- What is expected:
The entries are to be reproduced verbatim, with all pictures omitted.

Top of Excerpted records

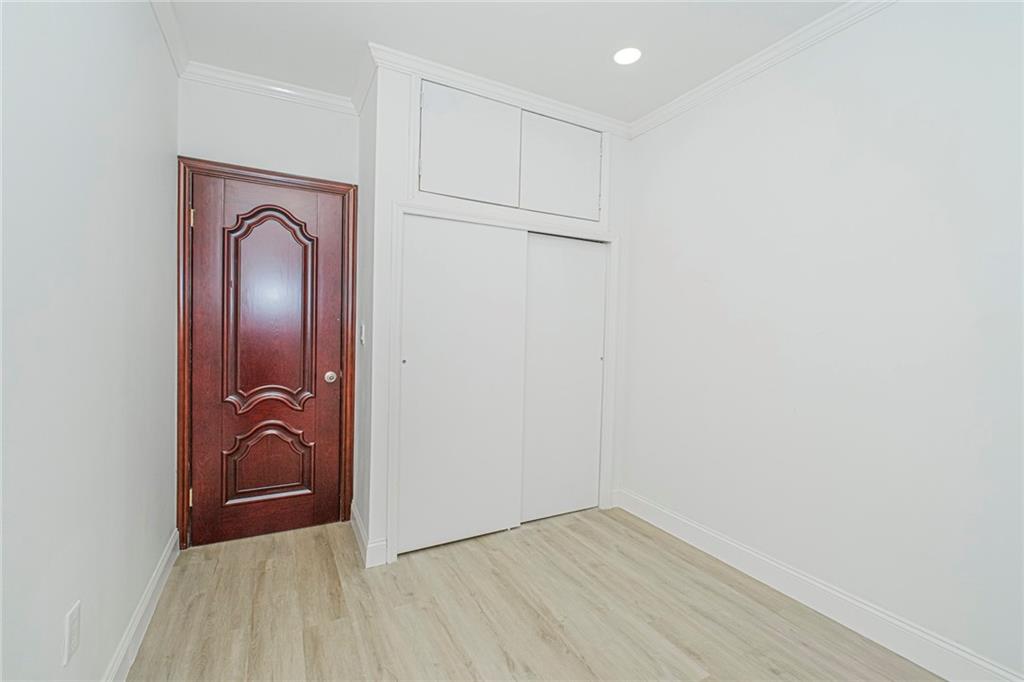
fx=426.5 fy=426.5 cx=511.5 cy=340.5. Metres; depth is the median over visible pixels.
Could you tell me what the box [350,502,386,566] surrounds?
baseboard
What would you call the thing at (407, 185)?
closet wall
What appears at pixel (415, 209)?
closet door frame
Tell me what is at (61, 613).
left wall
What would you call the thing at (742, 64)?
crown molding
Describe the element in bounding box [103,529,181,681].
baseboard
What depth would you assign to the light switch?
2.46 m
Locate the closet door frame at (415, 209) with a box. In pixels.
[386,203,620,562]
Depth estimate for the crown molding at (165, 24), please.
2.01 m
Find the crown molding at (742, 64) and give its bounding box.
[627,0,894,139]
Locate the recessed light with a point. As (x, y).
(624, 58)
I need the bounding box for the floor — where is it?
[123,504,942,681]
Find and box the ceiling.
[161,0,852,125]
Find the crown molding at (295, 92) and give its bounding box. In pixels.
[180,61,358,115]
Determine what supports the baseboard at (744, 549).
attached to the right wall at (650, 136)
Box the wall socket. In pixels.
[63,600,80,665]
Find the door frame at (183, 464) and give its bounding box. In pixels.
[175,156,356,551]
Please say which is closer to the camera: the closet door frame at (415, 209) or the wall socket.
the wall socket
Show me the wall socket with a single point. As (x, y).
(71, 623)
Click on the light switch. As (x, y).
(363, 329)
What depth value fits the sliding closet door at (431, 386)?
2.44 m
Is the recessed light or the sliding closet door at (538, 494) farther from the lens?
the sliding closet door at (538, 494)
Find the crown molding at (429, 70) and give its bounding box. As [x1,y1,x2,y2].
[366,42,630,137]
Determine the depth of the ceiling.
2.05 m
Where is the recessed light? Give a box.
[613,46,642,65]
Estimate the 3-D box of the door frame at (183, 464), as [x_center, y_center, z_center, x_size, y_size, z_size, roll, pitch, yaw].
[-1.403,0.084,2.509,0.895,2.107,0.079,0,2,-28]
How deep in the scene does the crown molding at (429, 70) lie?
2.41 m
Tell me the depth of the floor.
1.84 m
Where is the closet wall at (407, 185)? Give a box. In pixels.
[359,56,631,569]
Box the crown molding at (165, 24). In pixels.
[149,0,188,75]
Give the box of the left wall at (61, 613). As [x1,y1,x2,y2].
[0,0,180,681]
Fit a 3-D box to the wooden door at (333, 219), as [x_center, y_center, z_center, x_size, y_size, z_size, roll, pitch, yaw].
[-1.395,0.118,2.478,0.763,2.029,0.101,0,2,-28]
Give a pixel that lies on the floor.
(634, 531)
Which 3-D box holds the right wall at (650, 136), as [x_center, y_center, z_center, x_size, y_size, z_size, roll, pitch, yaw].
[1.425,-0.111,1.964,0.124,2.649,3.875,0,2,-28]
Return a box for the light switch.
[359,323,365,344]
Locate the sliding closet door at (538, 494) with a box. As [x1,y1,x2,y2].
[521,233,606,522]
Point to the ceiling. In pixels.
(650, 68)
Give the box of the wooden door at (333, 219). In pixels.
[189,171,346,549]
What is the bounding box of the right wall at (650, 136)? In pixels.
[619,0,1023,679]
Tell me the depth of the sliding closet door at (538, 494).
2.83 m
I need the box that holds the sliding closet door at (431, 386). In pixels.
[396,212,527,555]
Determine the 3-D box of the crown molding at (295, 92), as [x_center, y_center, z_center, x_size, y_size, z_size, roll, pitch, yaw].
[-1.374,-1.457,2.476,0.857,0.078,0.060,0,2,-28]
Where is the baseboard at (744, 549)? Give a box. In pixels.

Bottom of Excerpted records

- Expected output:
fx=426.5 fy=426.5 cx=511.5 cy=340.5. Metres; depth is the median over visible pixels.
Could you tell me what the box [350,502,386,566] surrounds?
baseboard
What would you call the thing at (407, 185)?
closet wall
What appears at pixel (415, 209)?
closet door frame
Tell me what is at (61, 613).
left wall
What would you call the thing at (742, 64)?
crown molding
Describe the element in bounding box [103,529,181,681].
baseboard
What depth would you assign to the light switch?
2.46 m
Locate the closet door frame at (415, 209) with a box. In pixels.
[386,203,620,562]
Depth estimate for the crown molding at (165, 24), please.
2.01 m
Find the crown molding at (742, 64) and give its bounding box.
[627,0,894,139]
Locate the recessed light with a point. As (x, y).
(624, 58)
I need the bounding box for the floor — where is it?
[123,504,942,681]
Find and box the ceiling.
[161,0,852,125]
Find the crown molding at (295, 92) and give its bounding box. In pixels.
[180,61,358,115]
Determine what supports the baseboard at (744, 549).
attached to the right wall at (650, 136)
Box the wall socket. In pixels.
[63,600,80,665]
Find the door frame at (183, 464) and give its bounding box. In pixels.
[175,156,356,551]
Please say which is closer to the camera: the closet door frame at (415, 209) or the wall socket.
the wall socket
Show me the wall socket with a single point. As (x, y).
(71, 623)
Click on the light switch. As (x, y).
(363, 329)
What depth value fits the sliding closet door at (431, 386)?
2.44 m
Is the recessed light or the sliding closet door at (538, 494) farther from the lens?
the sliding closet door at (538, 494)
Find the crown molding at (429, 70) and give its bounding box. As [x1,y1,x2,y2].
[366,42,630,137]
Determine the depth of the ceiling.
2.05 m
Where is the recessed light? Give a box.
[613,46,642,65]
Estimate the 3-D box of the door frame at (183, 464), as [x_center, y_center, z_center, x_size, y_size, z_size, roll, pitch, yaw].
[-1.403,0.084,2.509,0.895,2.107,0.079,0,2,-28]
How deep in the scene does the crown molding at (429, 70) lie?
2.41 m
Tell me the depth of the floor.
1.84 m
Where is the closet wall at (407, 185)? Give a box. In pixels.
[359,56,631,569]
Box the crown molding at (165, 24). In pixels.
[149,0,188,75]
Give the box of the left wall at (61, 613). As [x1,y1,x2,y2].
[0,0,180,681]
Fit a 3-D box to the wooden door at (333, 219), as [x_center, y_center, z_center, x_size, y_size, z_size, roll, pitch, yaw].
[-1.395,0.118,2.478,0.763,2.029,0.101,0,2,-28]
Give a pixel that lies on the floor.
(634, 531)
Which 3-D box holds the right wall at (650, 136), as [x_center, y_center, z_center, x_size, y_size, z_size, roll, pitch, yaw].
[1.425,-0.111,1.964,0.124,2.649,3.875,0,2,-28]
Return a box for the light switch.
[359,323,365,344]
Locate the sliding closet door at (538, 494) with a box. As [x1,y1,x2,y2].
[521,233,606,522]
Point to the ceiling. In pixels.
(650, 68)
Give the box of the wooden door at (333, 219). In pixels.
[189,171,346,549]
What is the bounding box of the right wall at (650, 136)? In pixels.
[619,0,1023,679]
Tell me the depth of the sliding closet door at (538, 494).
2.83 m
I need the box that holds the sliding closet door at (431, 386). In pixels.
[396,212,527,555]
Determine the 3-D box of the crown molding at (295, 92), as [x_center, y_center, z_center, x_size, y_size, z_size, roll, pitch, yaw].
[-1.374,-1.457,2.476,0.857,0.078,0.060,0,2,-28]
Where is the baseboard at (744, 549)? Give a box. In pixels.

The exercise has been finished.